***** SUPPLIED TEXT

Noy Lives in Thailand
- Author: Astrid Lindgren
- Original title: Noy bor i Thailand
- Illustrator: Anna Riwkin-Brick
- Language: Swedish
- Series: Children's Everywhere
- Genre: Children's literature
- Publisher: Rabén & Sjögren
- Publication date: 1966
- Publication place: Sweden
- Published in English: 1967
- Preceded by: Randi Lives in Norway
- Followed by: Gennet Lives in Ethiopia

= Noy Lives in Thailand =

Book written by Astrid Lindgren

Noy Lives in Thailand (original title: Noy bor i Thailand) is the title of a book by the Swedish writer Astrid Lindgren, with photos by Anna Riwkin-Brick. In 1966, the book was published by Rabén & Sjögren.

**********

= WRITTEN TASK A =
Summarize the entry on Noy Lives in Thailand in two sentences.
= WRITTEN TASK B =
Extend the entry on Noy Lives in Thailand, picking up after its final sentence.
The rows have no role in this work.

***** EXTRACTED MATERIAL

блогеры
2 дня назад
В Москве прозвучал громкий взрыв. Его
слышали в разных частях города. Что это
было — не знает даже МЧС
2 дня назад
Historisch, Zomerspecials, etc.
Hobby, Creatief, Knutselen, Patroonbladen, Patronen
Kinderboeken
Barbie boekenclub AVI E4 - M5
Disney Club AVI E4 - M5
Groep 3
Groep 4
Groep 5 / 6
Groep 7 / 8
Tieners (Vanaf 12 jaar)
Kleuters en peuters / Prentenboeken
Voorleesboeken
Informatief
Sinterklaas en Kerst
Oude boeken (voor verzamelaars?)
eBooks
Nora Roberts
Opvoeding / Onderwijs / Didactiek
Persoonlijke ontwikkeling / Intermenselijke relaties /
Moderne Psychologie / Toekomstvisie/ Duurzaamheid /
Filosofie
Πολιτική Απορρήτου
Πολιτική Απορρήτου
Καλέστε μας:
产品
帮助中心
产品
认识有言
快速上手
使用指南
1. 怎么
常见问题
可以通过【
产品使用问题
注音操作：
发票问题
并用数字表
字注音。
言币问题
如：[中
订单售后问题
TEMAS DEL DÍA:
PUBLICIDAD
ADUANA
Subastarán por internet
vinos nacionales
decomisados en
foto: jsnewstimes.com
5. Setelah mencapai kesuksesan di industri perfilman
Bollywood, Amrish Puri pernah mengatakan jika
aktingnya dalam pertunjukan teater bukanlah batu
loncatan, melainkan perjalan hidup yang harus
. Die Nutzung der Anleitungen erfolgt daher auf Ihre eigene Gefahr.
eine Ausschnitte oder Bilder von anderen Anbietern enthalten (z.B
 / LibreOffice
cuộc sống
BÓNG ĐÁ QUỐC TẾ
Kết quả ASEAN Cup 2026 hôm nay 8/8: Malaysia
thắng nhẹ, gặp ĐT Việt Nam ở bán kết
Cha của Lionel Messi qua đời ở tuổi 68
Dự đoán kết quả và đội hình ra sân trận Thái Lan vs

**********

= WRITTEN ANSWER A =
Noy Lives in Thailand, originally titled Noy bor i Thailand, is a Swedish children's book by Astrid Lindgren with photos by Anna Riwkin-Brick, part of the Children's Everywhere series. Rabén & Sjögren published it in Sweden in 1966, and it came out in English in 1967.

= WRITTEN ANSWER B =
== Plot ==
Noy lives with her parents in Thailand, in a small village near Bangkok. Noy would like to go to the big city, but her parents believe that she is still too small for it. Noy is more than pleased when her father actually wants to take her to Bangkok one day. Together, they go there by raft. Since Noy's father has to do some shopping, he tells Noy to wait for him on the raft, but Noy thinks the city is too exciting to wait there and leaves the raft. When Noy gets hungry, she wants to return to her father's raft, but she does not find the way back. After a long time she comes to a temple. She prays that she finds her father again, but at the same time she is so exhausted that she falls asleep on the spot. When she wakes up and leaves the temple, she sees her father standing there. He had already been worried about her. He takes Noy home. Along the way, Noy explains that Bangkok is good in two ways, it is good to get there, but just as good to leave again.

== Overview ==
Noy Lives in Thailand is the eleventh of a total of 15 books from the series Children's Everywhere. The story is based on true events, but some things have changed. In Sweden, the book was first published in 1966 by Rabén & Sjögren.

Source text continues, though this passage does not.